Novo Nordisk also markets Rybelsus (semaglutide) as an oral medication for adults with T2D to control blood sugar levels, but unlike orforglipron, Rybelsus therapy has restrictions on food and water intake. Earlier this month, Medicare announced that it will not cover costly weight-loss drugs, such as NVO’s Wegovy (semaglutide) and Lilly’s Zepbound (tirzepatide), as obesity remains unclassified as a disease. Consequently, these medications, often viewed as cosmetic, may become less accessible to patients. This also contributed to the NVO’s stock decline.

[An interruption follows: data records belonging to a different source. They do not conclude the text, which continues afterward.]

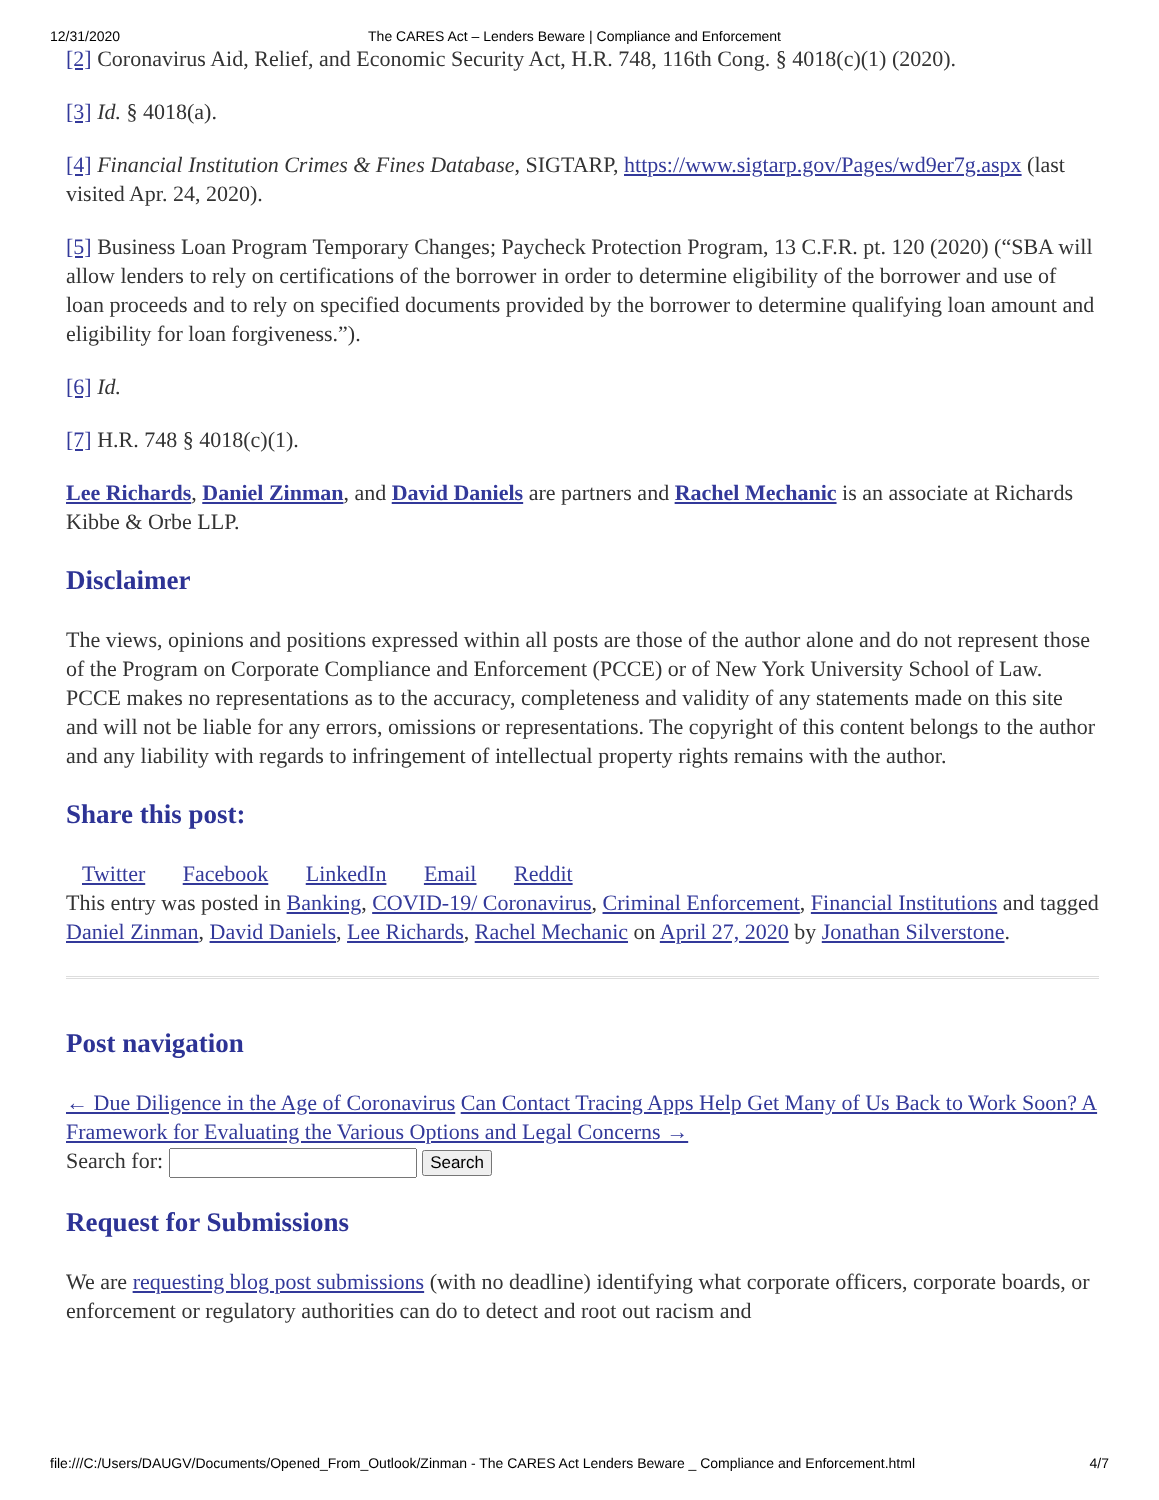12/31/2020 The CARES Act – Lenders Beware | Compliance and Enforcement
[2] Coronavirus Aid, Relief, and Economic Security Act, H.R. 748, 116th Cong. § 4018(c)(1) (2020).
[3] Id. § 4018(a).
[4] Financial Institution Crimes & Fines Database, SIGTARP, https://www.sigtarp.gov/Pages/wd9er7g.aspx (last visited Apr. 24, 2020).
[5] Business Loan Program Temporary Changes; Paycheck Protection Program, 13 C.F.R. pt. 120 (2020) (“SBA will allow lenders to rely on certifications of the borrower in order to determine eligibility of the borrower and use of loan proceeds and to rely on specified documents provided by the borrower to determine qualifying loan amount and eligibility for loan forgiveness.”).
[6] Id.
[7] H.R. 748 § 4018(c)(1).
Lee Richards, Daniel Zinman, and David Daniels are partners and Rachel Mechanic is an associate at Richards Kibbe & Orbe LLP.
Disclaimer
The views, opinions and positions expressed within all posts are those of the author alone and do not represent those of the Program on Corporate Compliance and Enforcement (PCCE) or of New York University School of Law. PCCE makes no representations as to the accuracy, completeness and validity of any statements made on this site and will not be liable for any errors, omissions or representations. The copyright of this content belongs to the author and any liability with regards to infringement of intellectual property rights remains with the author.
Share this post:
Twitter Facebook LinkedIn Email Reddit
This entry was posted in Banking, COVID-19/ Coronavirus, Criminal Enforcement, Financial Institutions and tagged Daniel Zinman, David Daniels, Lee Richards, Rachel Mechanic on April 27, 2020 by Jonathan Silverstone.
Post navigation
← Due Diligence in the Age of Coronavirus Can Contact Tracing Apps Help Get Many of Us Back to Work Soon? A Framework for Evaluating the Various Options and Legal Concerns →
Search for: Search
Request for Submissions
We are requesting blog post submissions (with no deadline) identifying what corporate officers, corporate boards, or enforcement or regulatory authorities can do to detect and root out racism and
file:///C:/Users/DAUGV/Documents/Opened_From_Outlook/Zinman - The CARES Act Lenders Beware _ Compliance and Enforcement.html 4/7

Overall, pharma stocks are experiencing a downtrend threatened by the uncertainty surrounding the impact of Trump’s tariffs. Though pharmaceuticals have been exempted from tariffs this time around, they could well be Trump’s target in the next round, considering the President’s goal to shift pharmaceutical production back to the United States, mostly from European and Asian countries. Though the Trump administration has implemented a 90-day pause on all trading partners, excluding China, when imposed, tariffs on pharmaceutical imports can lead to potential disruptions to global supply chains and increased production costs.

However, not all is wrong at NVO. Novo Nordisk is making good progress with its pipeline, which includes several other new candidates for T2D and obesity.

NVO also has strong fundamentals, and the untapped nature of the obesity market makes us believe that the setback is temporary. Let’s dig deeper and understand the company’s strengths and weaknesses to understand how to play the stock after the recent price drop.

Semaglutide - NVO’s Growth Engine

NVO’s success in the past few years is underscored by its marketed semaglutide (GLP-1 agonist) medicines.

The company has a strong presence in the Diabetes care market, with one of the broadest diabetes portfolios in the industry. It has maintained its global diabetes value market share over the past year at 33.7%, fueled by Rybelsus, Ozempic and Victoza, putting up a strong performance. Novo Nordisk continues to be the global market leader in the GLP-1 segment, with around 55.1% value market share as of 2024-end.